For a detailed information on how to create and use full-text indexes, see the Cypher Manual → Indexes to support full-text search.
A full-text index can be created over multiple properties.
If different analyzers for different properties are required, the standard approach in Lucene is to create a custom Composite analyzer.
The Lucene project provides
PerFieldAnalyzerWrapper that can associate analyzers with specific fields.
For more information, see the Lucene official documentation.
Token lookup indexes
Token lookup indexes are used to look up nodes with a specific label or relationships of a specific type. They are always created over all labels or relationship types. Therefore, a databases can have a maximum of two token lookup indexes - one for nodes and one for relationships.
Use and significance
Token lookup indexes are the most important indexes as they significantly speed up the population of other indexes. They are also essential for the Cypher queries execution and Core API operations. Therefore, dropping them should be carefully considered.
The node label lookup index is important for queries that match a node by one or more labels. It can also be used for matching labels and properties of a node when there are no suitable indexes available. Likewise, the relationship type lookup index is important for queries that match relationships by their types.
Most queries are executed by matching nodes and expanding their relationships. Hence, the node label lookup index is slightly more significant than the relationship type lookup index.
Both node and relationship type lookup index are present by default in all databases created in 4.3 and onwards.
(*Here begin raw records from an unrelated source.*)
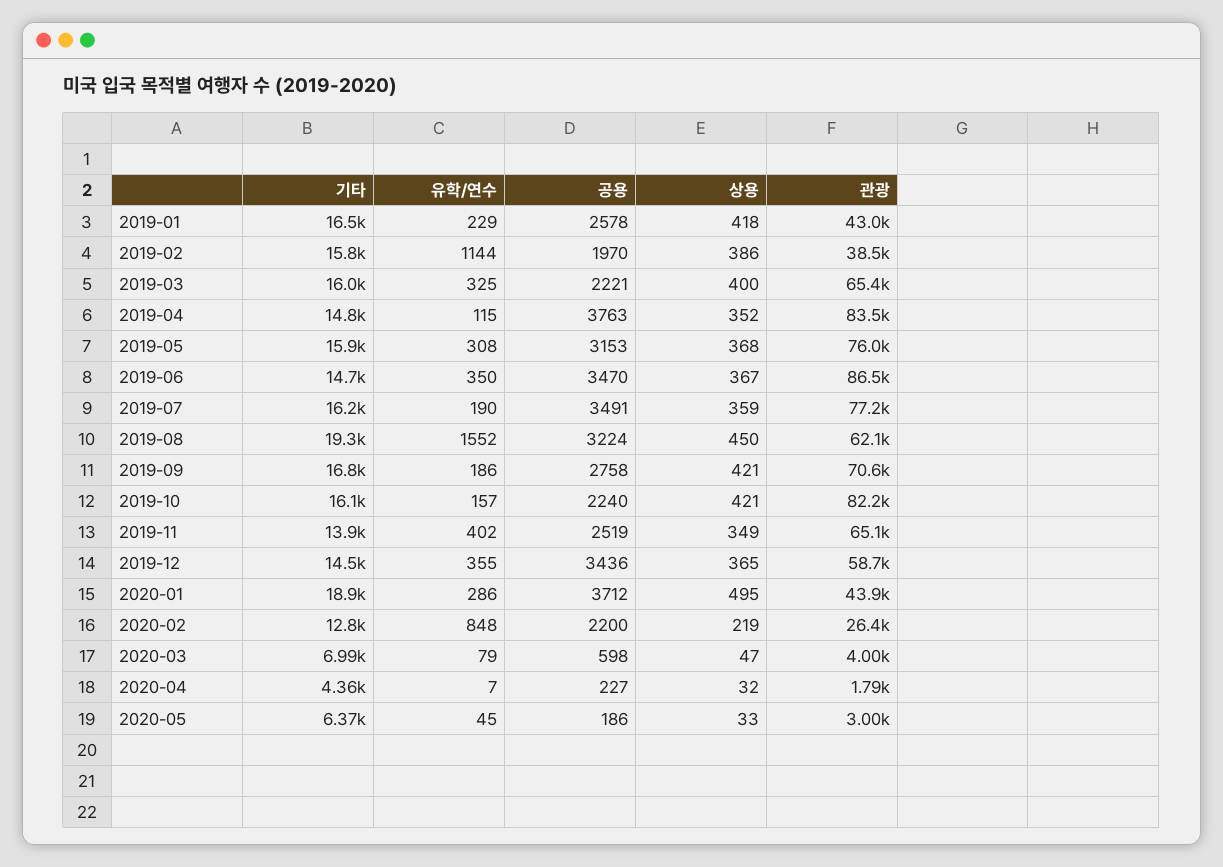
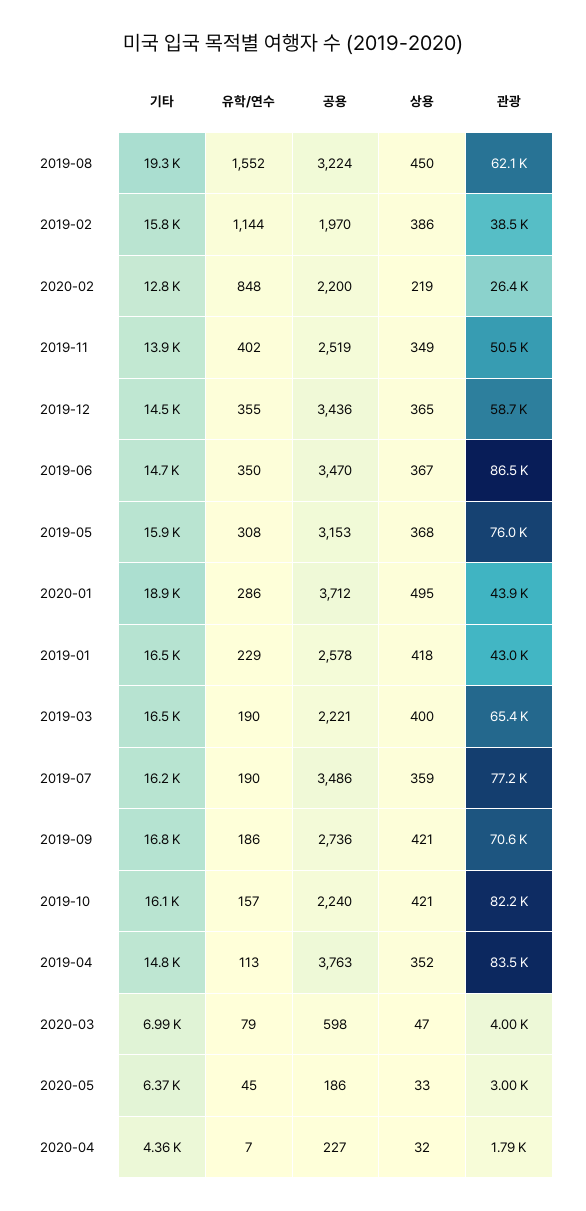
기타, 2019-03: 16000 -> 16500
유학/연수, 2019-03: 325 -> 190
유학/연수, 2019-04: 115 -> 113
공용, 2019-07: 3491 -> 3486
공용, 2019-09: 2758 -> 2736
관광, 2019-11: 65100 -> 50500

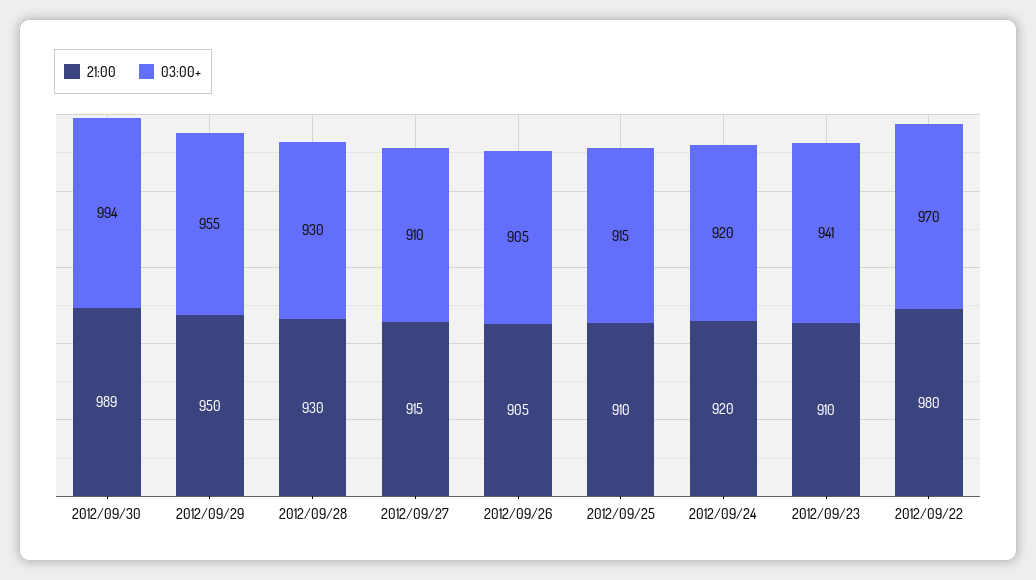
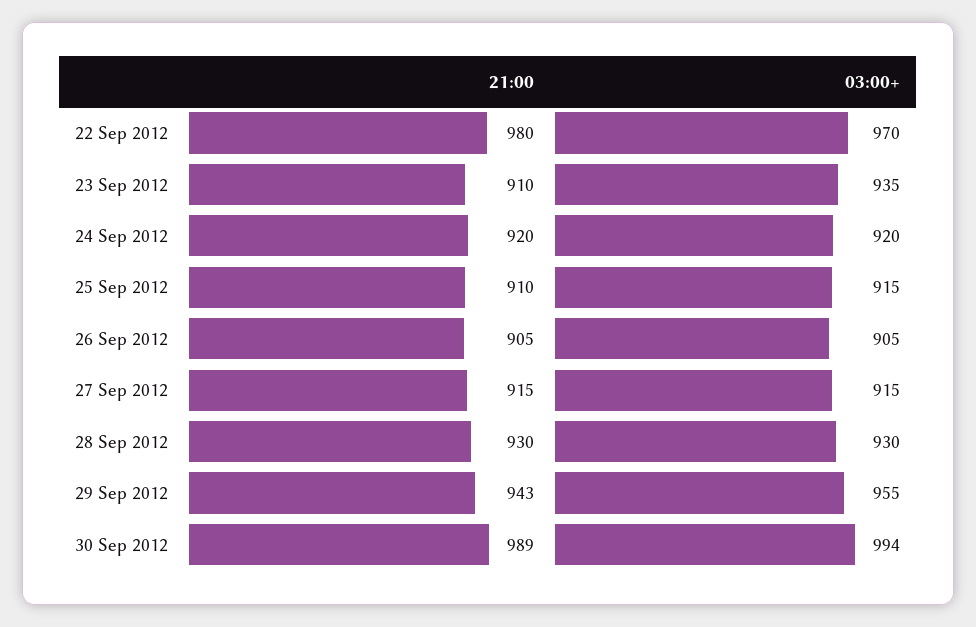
21:00, 2012/09/29: 950 -> 943
03:00+, 2012/09/27: 910 -> 915
03:00+, 2012/09/23: 941 -> 935

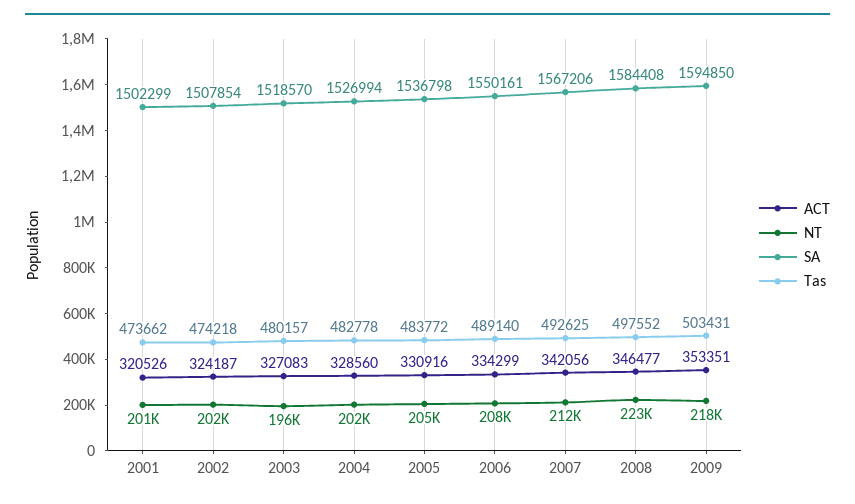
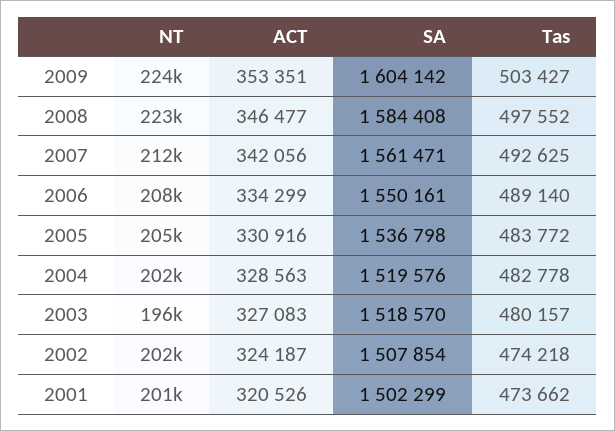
ACT, 2004: 328560 -> 328563
SA, 2004: 1526994 -> 1519576
SA, 2007: 1567206 -> 1561471
NT, 2009: 218000 -> 224000
SA, 2009: 1594850 -> 1604142
Tas, 2009: 503431 -> 503427

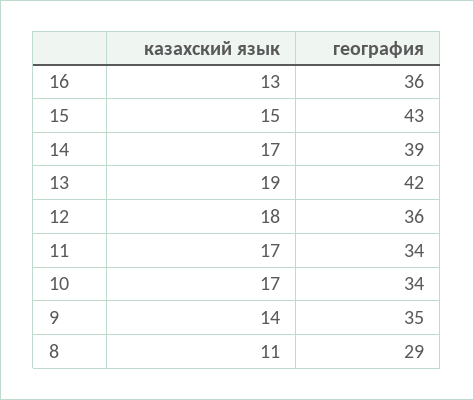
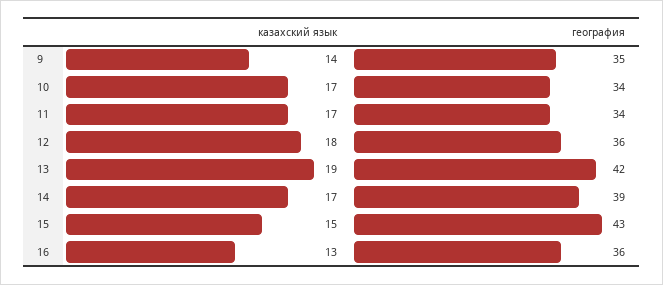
казахский язык, 8: 11 -> none
география, 8: 29 -> none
Databases created before 4.3
Databases created before 4.3 do not get relationship lookup index automatically, in order to preserve backwards compatibility and performance characteristics of such databases.
If needed, such databases can get a relationship type lookup index by creating it explicitly through Cypher.
Creating relationship type lookup index on a large database can take significant amount of time, as all relationships need to be scanned when populating such index.